OAKLAND, Calif. — In a victory for fighters against police brutality, the San Leandro cop who shot and killed Steven Taylor April 18 in a Walmart store there has been charged with voluntary manslaughter.

Alameda County District Attorney Nancy E. O’Malley announced Sept. 2 that she had brought the felony charges against officer Jason Fletcher. If convicted, he would face up to 11 years in prison. Fletcher is the first cop in Alameda County to be charged in an on-duty shooting in more than a decade.

The cop fired a Taser at Taylor and then shot him dead when the 33-year-old Black father of three didn’t obey his command to drop a baseball bat he was holding. Taylor’s family has said he was in the throes of a mental health crisis.

“Mr. Taylor was struggling to remain standing as he pointed the bat at the ground,” the charges say, and “posed no threat of imminent deadly force or serious bodily injury to defendant Fletcher or anyone else in the store.”

“From the time Officer Fletcher entered the store to the time he shot and killed Mr. Taylor, less than 40 seconds elapsed,” the DA said. The Walmart was crowded with shoppers at the time.
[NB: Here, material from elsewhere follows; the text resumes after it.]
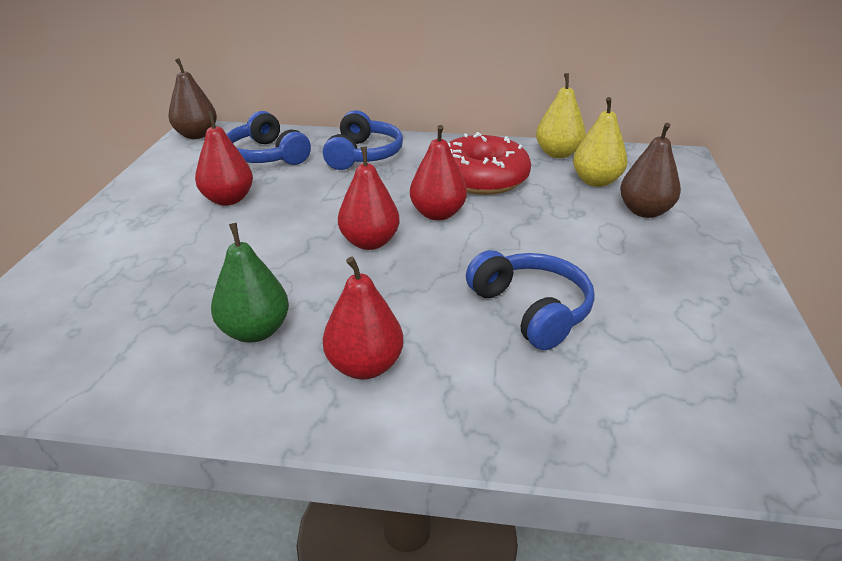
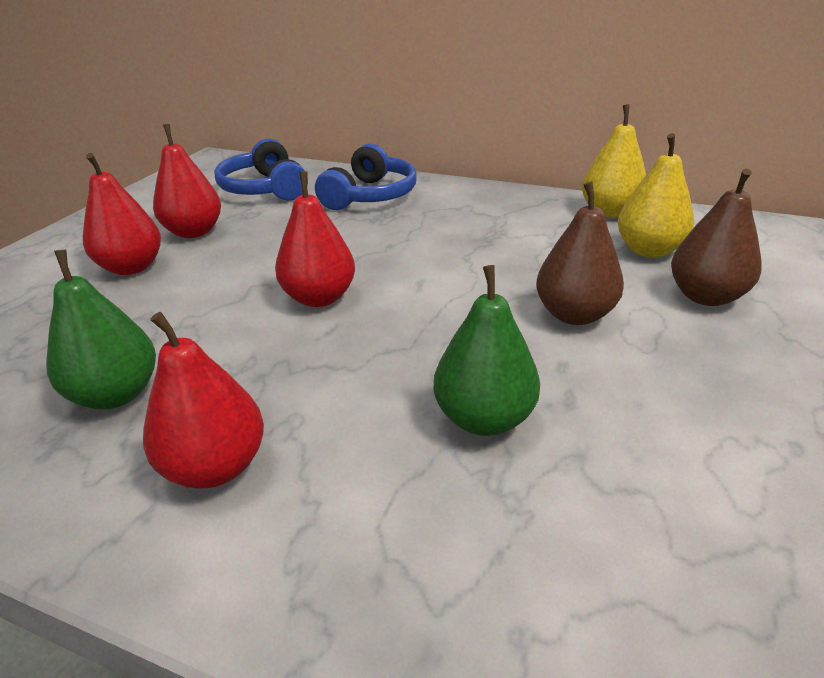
camera: 15 degrees right, 0 degrees up
brown pear [168,58,217,139] -> brown pear moved to [536,182,624,325]
red pear [410,125,467,221] -> red pear moved to [83,153,161,275]
red donut [448,132,531,195] -> none
blue headphones [466,250,595,350] -> green pear [433,265,540,436]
Addie Kitchen, Taylor’s grandmother, who joined his mother, Sharon Taylor, to help lead the four-month fight to have the cop publicly identified, arrested and charged, told this Militant worker-correspondent in a telephone discussion, “We will continue to protest” to see that justice is won.

Several disciplined protests in downtown San Leandro at police headquarters and at the Walmart store over the course of several months led to the charges.

There was little media attention after the killing was first reported. But the massive protests all across the country that followed the cop killing of George Floyd in Minneapolis breathed new life into the fight.

“It’s good the charges were made,” Walmart worker Rosa-Lynn Lovett told me. “And good the protests that won it were peaceful, not tearing up stores. The stores are needed for people trying to make a living who are working there. People go there to buy things they need.”

Ariel Buckingham, a cashier at the Walmart where Taylor was killed who joined in pressing the DA to make an arrest, said, “It’s good if a huge outcry actually got him charged.”

“This is a victory in the fight to push back against police officers acting as judge, jury and executioner,” Joel Britton, Socialist Workers Party candidate for U.S. Congress in the 13th District, which includes San Leandro, said in a letter published in the Sept. 10 San Leandro Times. “Police violence is aimed at intimidating and punishing working people and falls most heavily on African Americans like Taylor.”

Britton participated in several protests against Taylor’s killing and got word out about the fight broadly through his campaign.